Provided passage ->
>> Start

Kansas City, Mo.-based scrap metal recycling firm Mallin Bros. Co. Inc. started in 1928 with Harry Mallin, on a horse-drawn wagon, purchasing scrap materials such as bottles, rags, magazines, copper, aluminum and scrap iron from residents.

Jeffrey Mallin, current company president and the third generation of the Mallin family to run the company, credits his father Larry for having made a correct strategic decision in the late 1960s. “My father was so forward-thinking in his approach to processing wire,” reflects Mallin. “He created a special niche for our company in the recycling industry that has been very successful.”

As of 2013, utilities, wire manufacturers, electrical contractors and other recyclers make up the majority of the customer base that generates scrap wire for the Mallin Brothers operation.

Throughout the United States, other metals processors have similarly invested to process wire and cable and create clean, high-value copper chops from the obsolete wire and cable generated in their market regions.

The red metals grades being produced have, on average, traveled increasingly longer distances during the 50-year history of Recycling Today.

A combination of materials substitution, overseas competition and seemingly unattainable emissions requirements caused the production of secondary copper in the United States to plummet in the 1990s and 21st century from its peak of more than 610,000 tons in 1980.

By 2006, just 151,000 tons of copper was made through secondary production methods, and production has stayed in that range subsequently.

The decline in domestic red metal scrap demand occurred along with the emergence of a red metals industry in China that was growing by historically large leaps and bounds.

>> End

Given request 1 -> Extract every line of the listing below that contains the string "center", matching case exactly.

Data provided ->
>> Start

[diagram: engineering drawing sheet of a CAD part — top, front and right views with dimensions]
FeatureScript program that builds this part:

>> End
>> Start

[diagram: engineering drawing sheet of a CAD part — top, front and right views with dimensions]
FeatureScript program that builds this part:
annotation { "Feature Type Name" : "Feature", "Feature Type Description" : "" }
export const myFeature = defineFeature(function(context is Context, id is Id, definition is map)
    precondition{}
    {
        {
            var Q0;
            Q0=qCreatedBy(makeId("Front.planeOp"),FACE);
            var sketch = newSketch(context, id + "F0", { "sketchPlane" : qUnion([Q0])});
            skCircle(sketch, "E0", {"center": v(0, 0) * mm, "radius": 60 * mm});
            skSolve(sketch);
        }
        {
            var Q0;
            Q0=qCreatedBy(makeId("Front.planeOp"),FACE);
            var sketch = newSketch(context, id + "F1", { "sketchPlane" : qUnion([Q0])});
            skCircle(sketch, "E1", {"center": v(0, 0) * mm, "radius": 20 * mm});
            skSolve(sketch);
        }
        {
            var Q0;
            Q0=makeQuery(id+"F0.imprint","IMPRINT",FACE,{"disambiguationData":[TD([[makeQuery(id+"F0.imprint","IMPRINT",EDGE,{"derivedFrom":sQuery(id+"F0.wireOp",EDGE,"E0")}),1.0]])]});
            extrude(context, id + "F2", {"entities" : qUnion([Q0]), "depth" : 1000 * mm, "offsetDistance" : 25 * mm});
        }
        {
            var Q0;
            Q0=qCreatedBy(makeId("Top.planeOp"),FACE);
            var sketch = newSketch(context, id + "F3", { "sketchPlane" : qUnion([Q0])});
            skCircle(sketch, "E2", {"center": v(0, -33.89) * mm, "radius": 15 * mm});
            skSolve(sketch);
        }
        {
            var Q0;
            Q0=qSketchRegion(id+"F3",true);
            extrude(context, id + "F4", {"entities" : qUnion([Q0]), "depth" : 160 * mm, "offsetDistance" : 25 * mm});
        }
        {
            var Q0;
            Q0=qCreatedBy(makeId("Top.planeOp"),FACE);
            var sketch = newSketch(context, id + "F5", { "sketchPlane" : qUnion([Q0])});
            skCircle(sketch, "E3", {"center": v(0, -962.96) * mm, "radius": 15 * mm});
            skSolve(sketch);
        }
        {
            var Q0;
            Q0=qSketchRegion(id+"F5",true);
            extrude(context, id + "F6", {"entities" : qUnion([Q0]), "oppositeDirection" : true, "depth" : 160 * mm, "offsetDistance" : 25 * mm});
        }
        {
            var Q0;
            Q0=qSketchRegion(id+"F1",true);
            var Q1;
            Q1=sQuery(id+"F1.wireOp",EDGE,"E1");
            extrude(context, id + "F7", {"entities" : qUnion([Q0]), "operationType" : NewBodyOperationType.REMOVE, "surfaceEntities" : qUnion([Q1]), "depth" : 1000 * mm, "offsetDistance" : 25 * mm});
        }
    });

>> End

Given request 2 -> Continue the passage about Mallin Bros. and copper scrap recycling, starting after its last sentence.

Expected answer 1 ->
            skCircle(sketch, "E0", {"center": v(0, 0) * mm, "radius": 60 * mm});
            skCircle(sketch, "E1", {"center": v(0, 0) * mm, "radius": 20 * mm});
            skCircle(sketch, "E2", {"center": v(0, -33.89) * mm, "radius": 15 * mm});
            skCircle(sketch, "E3", {"center": v(0, -962.96) * mm, "radius": 15 * mm});

Expected answer 2 ->
Initially, recyclers in California and nearby states benefitted from the surging demand in China, as it soon became a much better logistical proposition to export red metal scrap rather than send it via sometimes expensive rail or truck journeys to other parts of the U.S.

By 2005, nonferrous recyclers almost anywhere in the United States were likely to be loading containers full of copper scrap that would be making the trans-oceanic voyage to China.

The flow of red metal scrap exported from the United States reached a level of 1.2 million metric tons in 2011, according to figures from the Institute of Scrap Recycling Industries Inc. (ISRI). The exported red metal scrap in 2011 had a value of $5 billion, notes ISRI, with $3.5 billion of it shipped to China.

Few figures do a better job than that of summarizing the growth of the recycling industry in 50 years and the increasingly global nature of the business.

Standing Apart

Like other commonly used metals, stainless steel has proven highly recyclable and its scrap has flowed through recycling facilities for decades. Despite its widespread use, and the use of the word “steel” in its name, the metal has sometimes defied classification as either ferrous or nonferrous.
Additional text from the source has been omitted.